Brooke Bocast

Visiting Assistant Professor

About

Dr. Brooke Schwartz Bocast is a Visiting Professor in the Department of Anthropology at Western Washington University and an Assistant Professor of Anthropology in the Department of Sociology and Anthropology at Montana State University.

Brooke’s research investigates entanglements of policies and bodies through comparative ethnography in East Africa and the United States. Her first book, If Books Fail, Try Beauty: Educated Womanhood in the New East Africa (Oxford University Press 2023) examines sexual economic exchange at East Africa’s most prestigious university, Makerere University. Based on thirty-six months of ethnographic research, the book reveals that young women exchange sexual favors with older businessmen to pursue social advancement in a newly privatized higher education sector. Tracing the passage and effects of Uganda’s national education reform from 2004 onwards, the book argues that these reforms – in opposition to the government’s gender equality aims – undermine female students’ life chances by reshaping the meaning of “educated woman.” If Books Fail, Try Beauty brings together formerly disparate conversations about education, sexuality, and state policy to offer a theorization of emerging modes of personhood in urban East Africa.

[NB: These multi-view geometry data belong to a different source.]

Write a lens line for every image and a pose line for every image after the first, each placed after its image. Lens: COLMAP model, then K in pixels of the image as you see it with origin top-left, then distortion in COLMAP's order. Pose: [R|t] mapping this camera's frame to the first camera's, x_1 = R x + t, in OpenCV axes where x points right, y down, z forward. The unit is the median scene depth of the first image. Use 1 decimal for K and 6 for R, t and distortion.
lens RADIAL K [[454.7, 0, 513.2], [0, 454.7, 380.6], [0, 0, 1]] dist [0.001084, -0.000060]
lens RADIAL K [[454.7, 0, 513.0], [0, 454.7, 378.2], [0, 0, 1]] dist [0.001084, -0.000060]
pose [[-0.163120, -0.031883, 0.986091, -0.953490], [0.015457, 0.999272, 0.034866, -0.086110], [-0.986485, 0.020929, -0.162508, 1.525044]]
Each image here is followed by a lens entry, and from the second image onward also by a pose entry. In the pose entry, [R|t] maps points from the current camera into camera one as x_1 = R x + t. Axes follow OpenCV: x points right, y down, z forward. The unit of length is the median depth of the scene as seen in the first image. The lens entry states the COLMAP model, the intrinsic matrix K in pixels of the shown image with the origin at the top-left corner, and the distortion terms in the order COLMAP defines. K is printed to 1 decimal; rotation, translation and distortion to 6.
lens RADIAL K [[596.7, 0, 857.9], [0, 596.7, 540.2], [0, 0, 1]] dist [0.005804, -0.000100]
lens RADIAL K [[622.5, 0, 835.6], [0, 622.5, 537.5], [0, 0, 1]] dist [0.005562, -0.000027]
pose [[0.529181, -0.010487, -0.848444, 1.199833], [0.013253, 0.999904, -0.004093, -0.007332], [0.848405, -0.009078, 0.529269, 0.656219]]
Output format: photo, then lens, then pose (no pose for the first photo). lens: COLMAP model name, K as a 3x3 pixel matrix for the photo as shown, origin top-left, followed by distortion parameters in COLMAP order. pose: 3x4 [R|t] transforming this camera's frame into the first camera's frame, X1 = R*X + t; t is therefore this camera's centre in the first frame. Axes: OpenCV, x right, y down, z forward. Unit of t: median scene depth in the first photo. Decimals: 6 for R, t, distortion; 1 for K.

While at Western Washington, Brooke will be developing her next book project about the politics of sentiment and semiotics of resistance among diaspora activists in Uganda’s National Unity Platform/People Power Freedom Movement. Through research and organizing with the NUP/PPFM Seattle Chapter, the project asks: How do diaspora activists experience and embody “solidarity” in relation to national, and international collectivities? How does their investment in Black liberation articulate with the history of pan-African movements across the continent? To the extent that Ugandan dynamics resonate throughout and beyond East Africa, what might these shifts portend for opposition political praxis in relation to globally escalating authoritarianism?

Brooke’s research has been funded by the Wenner-Gren Foundation, the Spencer Foundation, and the Institute for International Education. Her writing appears in City & Society, PoLAR: Political and Legal Anthropology Review, Anthropology & Humanism, and other scholarly, literary, and public venues.